Work request
Rewrite the section of the text on hologram types from "For other hologram" up to and including "type should 1.", changing "aberrations" to "distortions".

═══ Extract provided

Difference between OFH and other hologram type

For other hologram models, we only assume the construction systems are composed by two converging or diverging source. (A collimated source is considered as case the converge/diverge point is at far point.)




However, in real world, they are built with same laser with some lenses. And there the source is actually not a point but has some aberrations. Sometimes these aberrations are intentionally introduced to correct the aberrations that come in playback systems.





The parameter 'Holo type'

For OFH, the rule for Holo type is a little different compared to other hologram models. Normally, the Holo type should 1.
It should be 2 only when the STOP surface in one of the construction systems is in MIRROR space and the STOP in the other construction system is not in MIRROR space. By 'in MIRROR space', I mean the STOP is at after an odd number of MIRROR surfaces in the system.


The parameter 'Diffract Order'

The rule described here actually works to all hologram models in OpticStudio. This parameter will always be either +1 or -1. It needs to be tested to see which is correct. The principle is, if the play back beam mimics the construction beam 1 or 2, it should be diffracted like the other construction beam, 2 or 1 correspondingly. We can use this principle to check if the Diffract order is correctly set.

══════
═══ Excerpted data

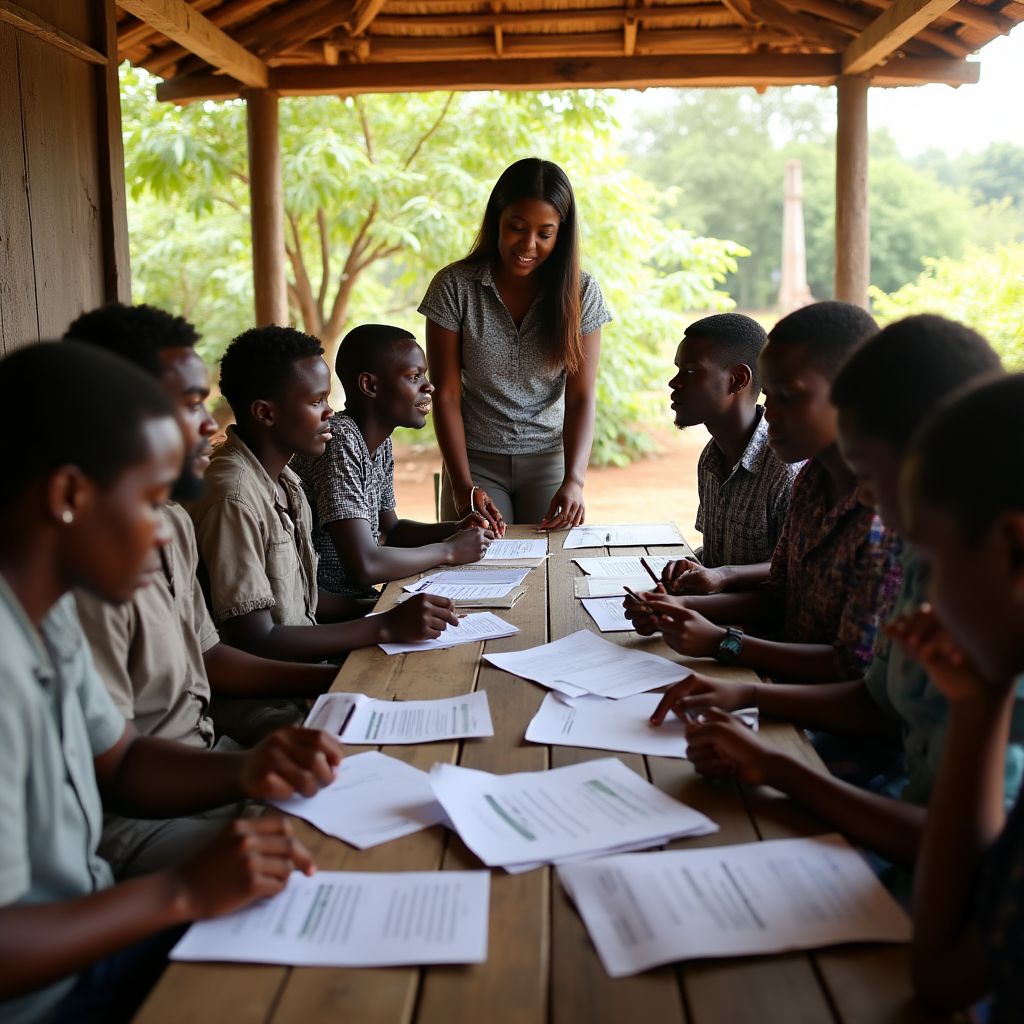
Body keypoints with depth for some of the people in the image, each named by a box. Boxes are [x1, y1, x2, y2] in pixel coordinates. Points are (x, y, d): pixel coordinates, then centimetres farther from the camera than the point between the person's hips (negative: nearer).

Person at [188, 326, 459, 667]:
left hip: (306, 659, 8)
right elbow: (256, 642, -22)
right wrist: (387, 626, -21)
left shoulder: (284, 480, 9)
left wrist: (398, 614, 2)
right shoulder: (233, 499, -21)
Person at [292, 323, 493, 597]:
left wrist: (457, 530, 2)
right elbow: (363, 566, -29)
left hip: (360, 597, 8)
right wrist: (449, 550, -16)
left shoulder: (380, 441, 6)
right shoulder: (339, 441, -22)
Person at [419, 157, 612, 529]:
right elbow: (445, 394, -10)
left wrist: (573, 481, -23)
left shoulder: (580, 292, -6)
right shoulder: (454, 286, -10)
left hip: (550, 457, 1)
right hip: (475, 460, -1)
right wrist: (463, 486, -20)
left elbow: (581, 397, -8)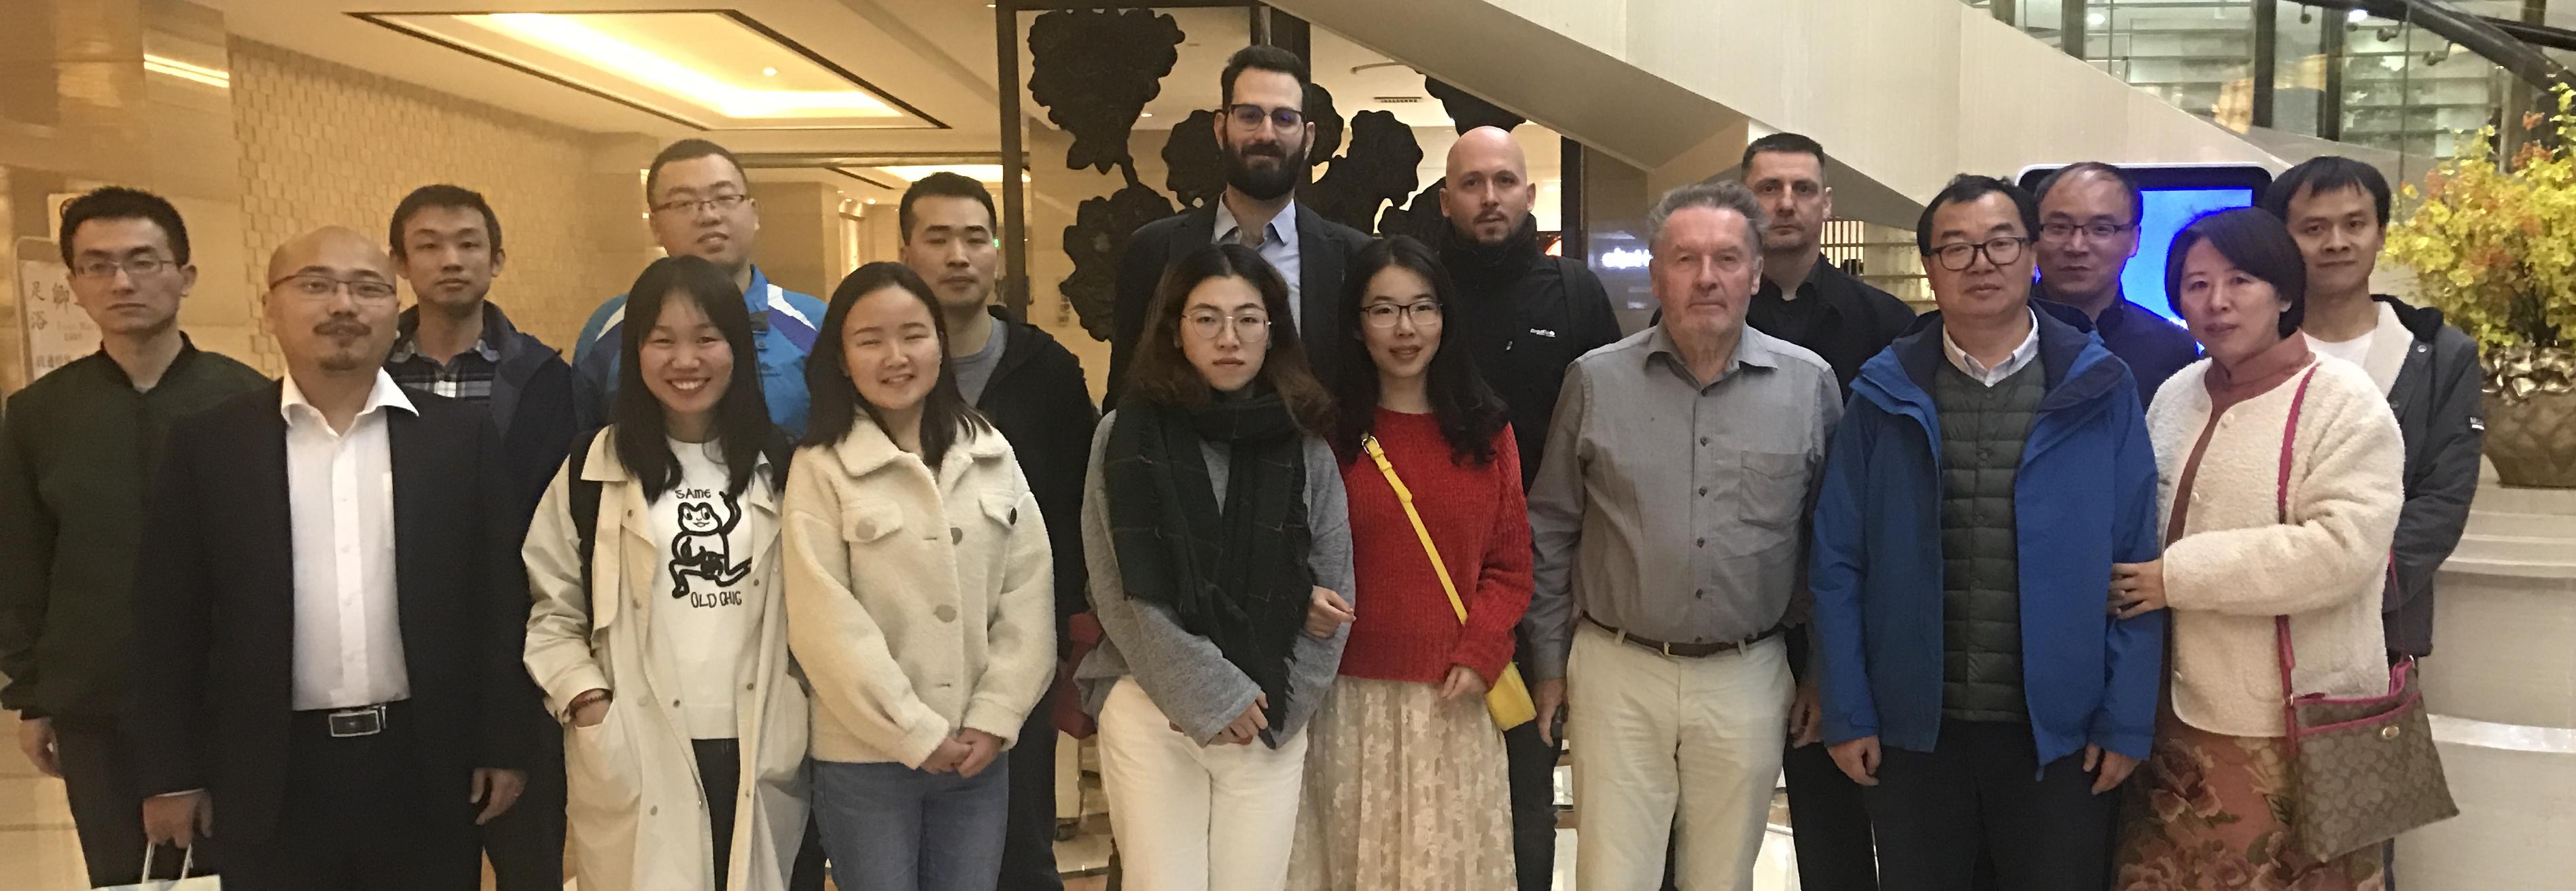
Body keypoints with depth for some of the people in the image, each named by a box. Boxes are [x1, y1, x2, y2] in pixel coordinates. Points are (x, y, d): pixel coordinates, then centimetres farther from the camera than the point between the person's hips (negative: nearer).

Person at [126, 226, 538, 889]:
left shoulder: (461, 435, 1)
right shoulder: (210, 444, 2)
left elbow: (501, 600, 2)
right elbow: (169, 620, 4)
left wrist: (504, 745, 0)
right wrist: (172, 773, 2)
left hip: (428, 768, 0)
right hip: (273, 776, 0)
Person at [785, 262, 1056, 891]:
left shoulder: (992, 455, 6)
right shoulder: (821, 468, -6)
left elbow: (1029, 595, 2)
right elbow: (826, 624, -11)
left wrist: (993, 720, -7)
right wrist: (916, 734, -12)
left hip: (978, 752, 3)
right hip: (866, 758, -3)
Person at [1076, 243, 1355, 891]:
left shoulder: (1304, 448, 5)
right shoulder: (1127, 436, -1)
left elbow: (1334, 589, 6)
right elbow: (1124, 594, -6)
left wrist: (1276, 704, -3)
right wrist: (1211, 695, -11)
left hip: (1271, 719, 2)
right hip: (1153, 712, -2)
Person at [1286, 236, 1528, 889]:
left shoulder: (1485, 430, 6)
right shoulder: (1331, 431, 1)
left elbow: (1510, 563, 5)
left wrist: (1480, 654, -6)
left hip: (1457, 699, 2)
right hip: (1354, 695, -1)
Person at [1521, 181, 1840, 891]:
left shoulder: (1809, 384, 0)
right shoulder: (1596, 380, -1)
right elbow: (1551, 532, 6)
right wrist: (1549, 664, 6)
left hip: (1748, 679, 1)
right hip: (1618, 673, -1)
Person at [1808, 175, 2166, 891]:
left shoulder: (2098, 392, -1)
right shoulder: (1886, 396, -1)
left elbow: (2138, 566, -1)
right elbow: (1838, 565, 0)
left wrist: (2128, 719, -4)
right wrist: (1847, 711, -4)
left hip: (2062, 731, 0)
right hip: (1913, 728, 1)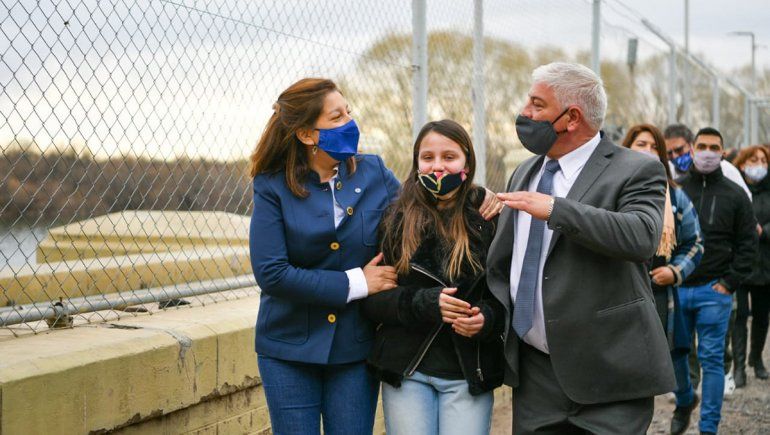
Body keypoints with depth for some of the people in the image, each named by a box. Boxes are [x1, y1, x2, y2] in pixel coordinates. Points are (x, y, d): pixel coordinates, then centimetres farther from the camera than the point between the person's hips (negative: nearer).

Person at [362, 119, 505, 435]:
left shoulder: (489, 220, 1)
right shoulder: (396, 220, 3)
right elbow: (370, 300, 0)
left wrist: (487, 318, -16)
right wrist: (422, 303, -15)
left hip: (468, 375, 0)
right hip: (406, 371, 1)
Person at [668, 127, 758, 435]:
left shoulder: (734, 195, 3)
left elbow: (747, 243, 4)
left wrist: (730, 282, -4)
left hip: (714, 291, -1)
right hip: (676, 288, 2)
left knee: (712, 360, 1)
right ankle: (684, 401, 36)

══════

Your response
For other hologram models, we only assume the construction systems are composed by two converging or diverging source. (A collimated source is considered as case the converge/diverge point is at far point.)




However, in real world, they are built with same laser with some lenses. And there the source is actually not a point but has some distortions. Sometimes these distortions are intentionally introduced to correct the distortions that come in playback systems.





The parameter 'Holo type'

For OFH, the rule for Holo type is a little different compared to other hologram models. Normally, the Holo type should 1.